An alternative mechanism may be that an increase in cardiac output may produce a fall in pulmonary capillary wedge pressure which produces a rise in ventilation. Invasive studies would be required to discriminate with total confidence between these 2 possibilities.

Sine Wave or Square Wave Oscillations of Cardiac Output

If this was to be developed into a means of manipulating ventilation, it would be preferable to achieve this while minimizing any induced sudden changes in BP. Square wave changes in cardiac output are easy to program manually but are associated with large sudden changes in BP. We found that by manipulating cardiac output in a gradual, approximately sinusoidal, configuration, changes in end-tidal CO₂ and ventilation can still be elicited with comparable efficiency as if a step change were used. Importantly, the very sudden surges in BP are greatly reduced.

Potential Clinical Impact

A system for treating unstable ventilatory control in heart failure patients that used cardiac pacemakers might be completely implantable within the patient and need not impose any potentially uncomfortable equipment in the face or nose area. Devices such as biventricular pacemakers that are already in situ or that are going to be implanted on current clinical grounds could be opportunistically used.

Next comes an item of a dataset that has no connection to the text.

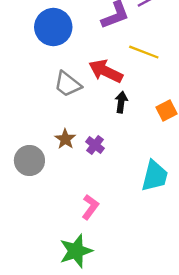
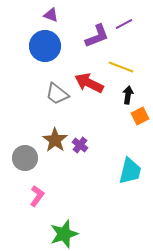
black arrow: (121, 102) -> (128, 95), moved
brown star: (65, 139) -> (55, 140), size x1.4
pink L-shape: (90, 207) -> (37, 196), moved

In most patients altering HR alone is likely to be sufficient to bring about changes in ventilation, although AV delay is a potential tool in patients who are paced using a dual chamber pacemaker.

Study Limitations

This study deliberately only included patients with heart failure, as this is the population likely to gain maximum benefit from this form of therapeutic manipulation of ventilation, and we aimed to assess the size of the effects attainable in them. Therefore, the effects of different algorithms for changing cardiac output, on BP and end-tidal CO₂ in a nonheart-failure population remains untested. The comparison between those patients who had HR manipulated alone, those who had HR and AV delay manipulated and those who had AV delay manipulated alone was not a planned analysis and therefore is likely to have been underpowered to detect any true differences.

In this study, we have focused on measuring the effects of a fixed sequence of cardiac output alternations of a defined frequency and amplitude with fixed patterns (square or sine wave). In reality, for practical clinical benefit it would be necessary to have a real-time algorithm which monitors either blood composition or ventilation or both, to appropriately adjust the pacemaker configuration multiple times per minute. It will need the ability to adjust the timing of therapy to the timing of the underlying oscillations, and may also need the ability to vary the intensity of therapy (duration and/or amplitude) to suit the severity of the underlying oscillations. Although this technology is not yet available, this study suggests that it may be worthwhile to explore.

The sine wave modulations of cardiac output were approximations that were limited by both individual pacemaker programmers and the speed at which changes could practically and safely be made. Despite this, changes in HR or AV delay produced changes in cardiac output that were a good approximation to a sine wave. The study protocol allowed a standardized gradual change in cardiac output to be compared to a standardized sudden change in cardiac output. An eventual therapeutic system would have to be designed to have much finer changes in HR or AV delay, so that sudden BP changes would be even further attenuated.